I don’t know how you can examine these statements and not conclude that the president doesn’t understand that there’s a very grave terrorist problem nowadays that’s, if not unique to Islam, heavily concentrated in Muslim communities. Certainly he didn’t make similar statements about other faiths and their followers. As a result, I’m much less concerned than I had been that Washington would waste precious time and resources fighting extremism in non-Muslim areas.
That’s partly why it’s so discouraging that much of the rest of this same speech gave the terrorists and, perhaps more important, their potential recruits so many valuable talking points. You don’t have to agree with former New York City Mayor Rudolph Giuliani’s downright stupid claim that Mr. Obama doesn’t love America to recognize the kind of propaganda bonanza the president gave to the nation’s enemies and potential enemies with statements like:
>”[W]ith the brutal murders in Chapel Hill of three young Muslim Americans, many Muslim Americans are worried and afraid.”
>”[W]hen millions of people — especially youth — are impoverished and have no hope for the future, when corruption inflicts daily humiliations on people, when there are no outlets by which people can express their concerns, resentments fester. The risk of instability and extremism grow. Where young people have no education, they are more vulnerable to conspiracy theories and radical ideas, because it’s not tested against anything else, they’ve got nothing to weigh.”
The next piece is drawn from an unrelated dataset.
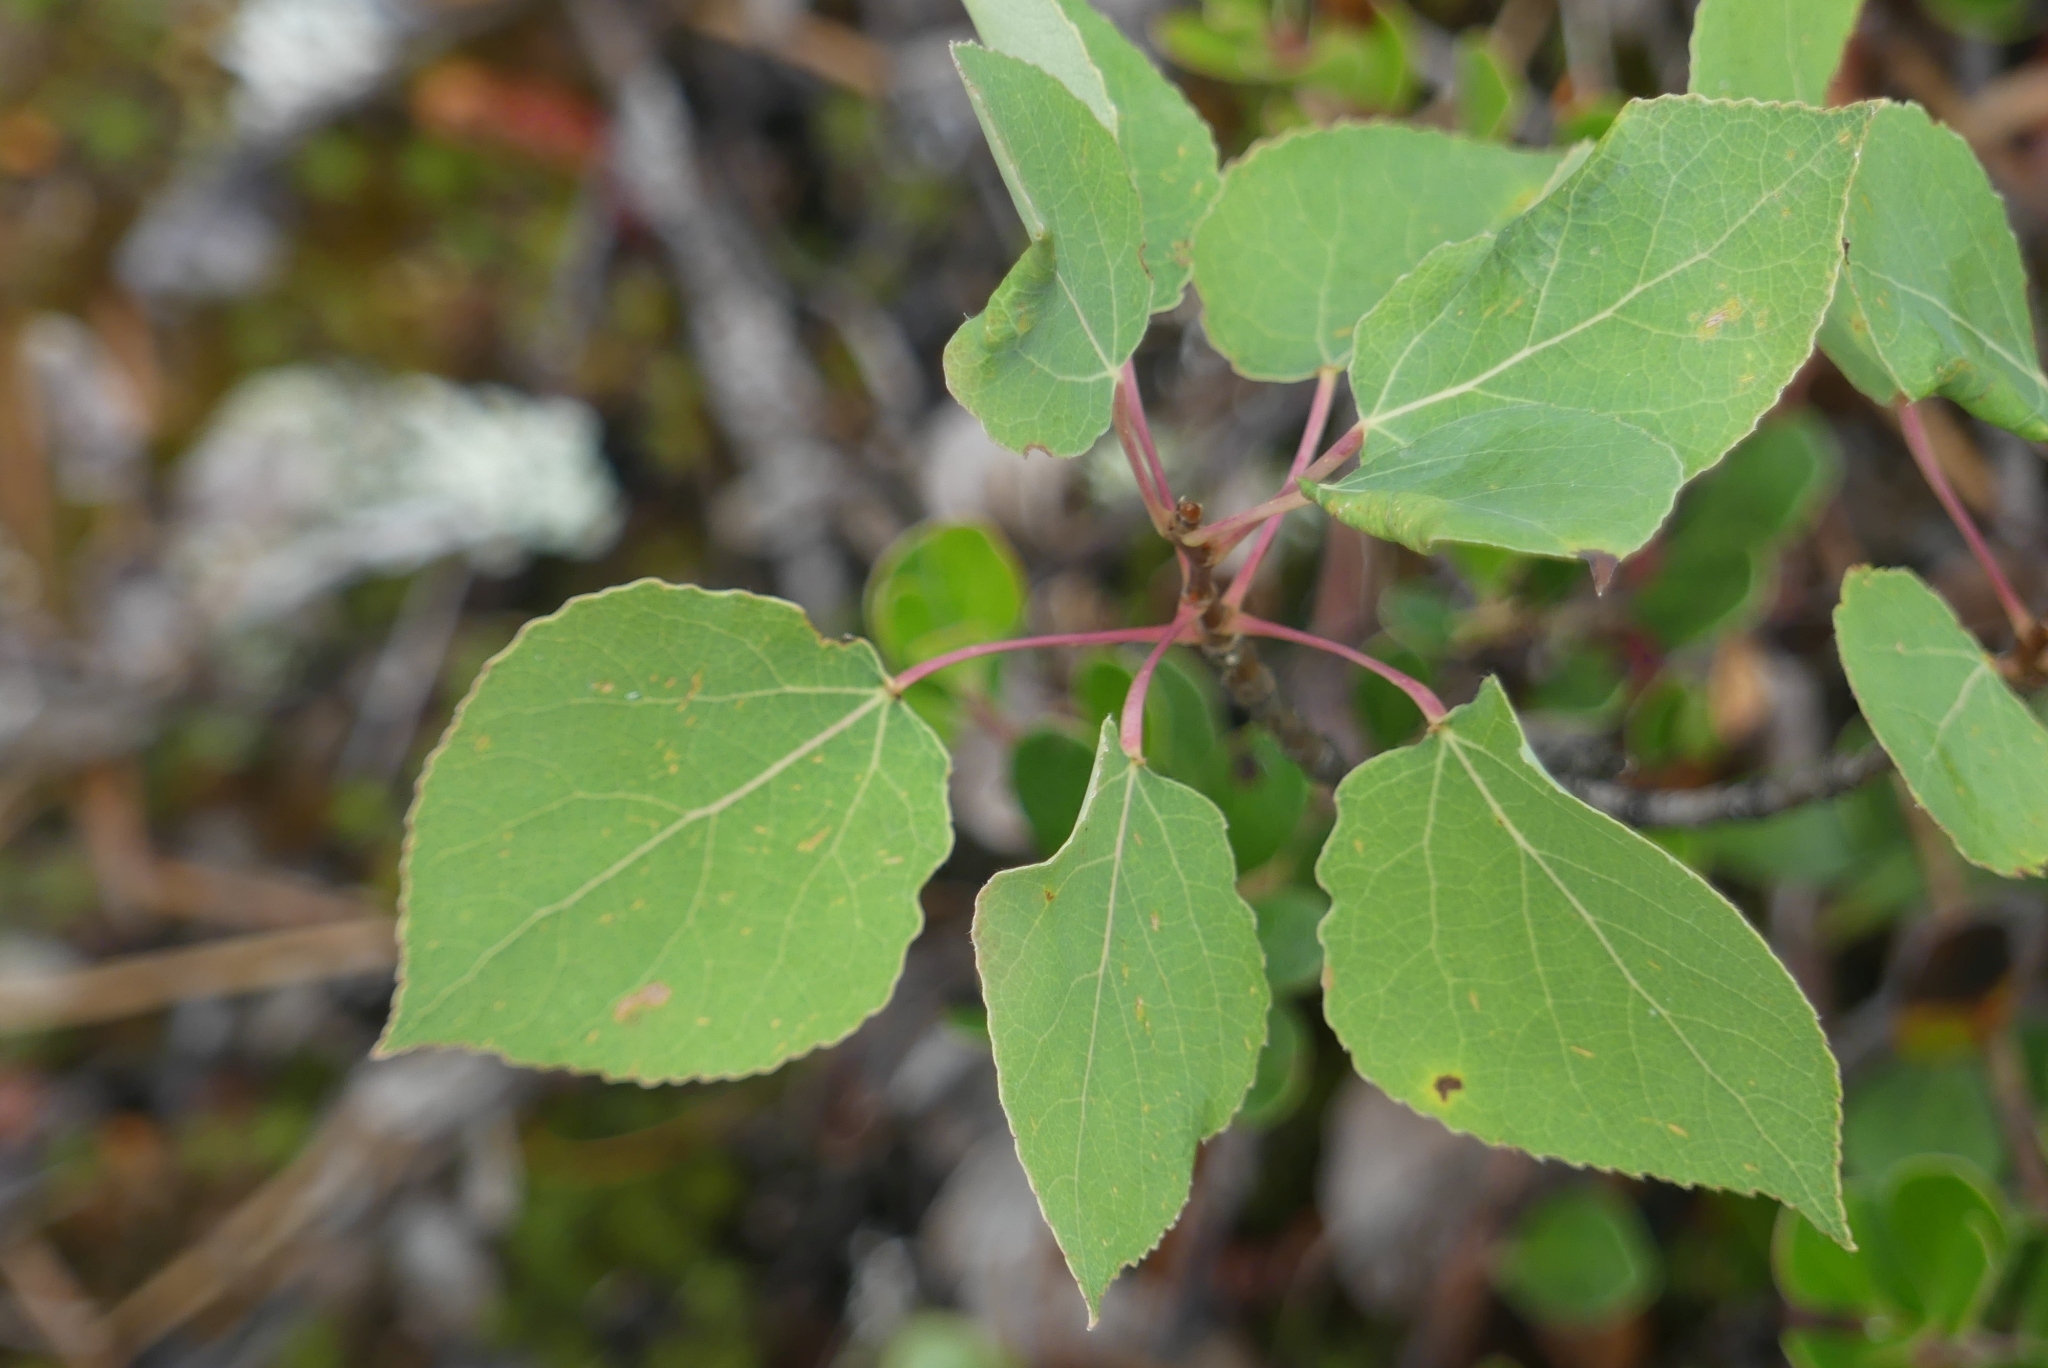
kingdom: Plantae
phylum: Tracheophyta
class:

>”When governments oppress their people, deny human rights, stifle dissent, or marginalize ethnic and religious groups, or favor certain religious groups over others, it sows the seeds of extremism and violence. It makes those communities more vulnerable to recruitment. Terrorist groups claim that change can only come through violence. And if peaceful change is impossible, that plays into extremist propaganda.”
>”I know some Muslim Americans have concerns about working with government, particularly law enforcement. And their reluctance is rooted in the objection to certain practices where Muslim Americans feel they’ve been unfairly targeted. So, in our work, we have to make sure that abuses stop, are not repeated, that we do not stigmatize entire communities. Nobody should be profiled or put under a cloud of suspicion simply because of their faith. Engagement with communities can’t be a cover for surveillance. We can’t ‘securitize’ our relationship with Muslim Americans…dealing with them solely through the prism of law enforcement.”
>”If we’re going to solve these issues, then the people who are most targeted and potentially most affected — Muslim Americans — have to have a seat at the table….”
Mr. Obama’s former senior campaign and White House advisor David Axelrod recently touted the president’s “nuance and…ability to see gray, which is really important in the world in which we live. That’s true on foreign policy and national security. It’s also true on domestic policy.” The problem is that these traits can be millstones during war time, and the more ambivalence the president displays about the intertwined radical Islam and terrorism threats, the more Americans are entitled to wonder if he’s got what it takes to defeat them.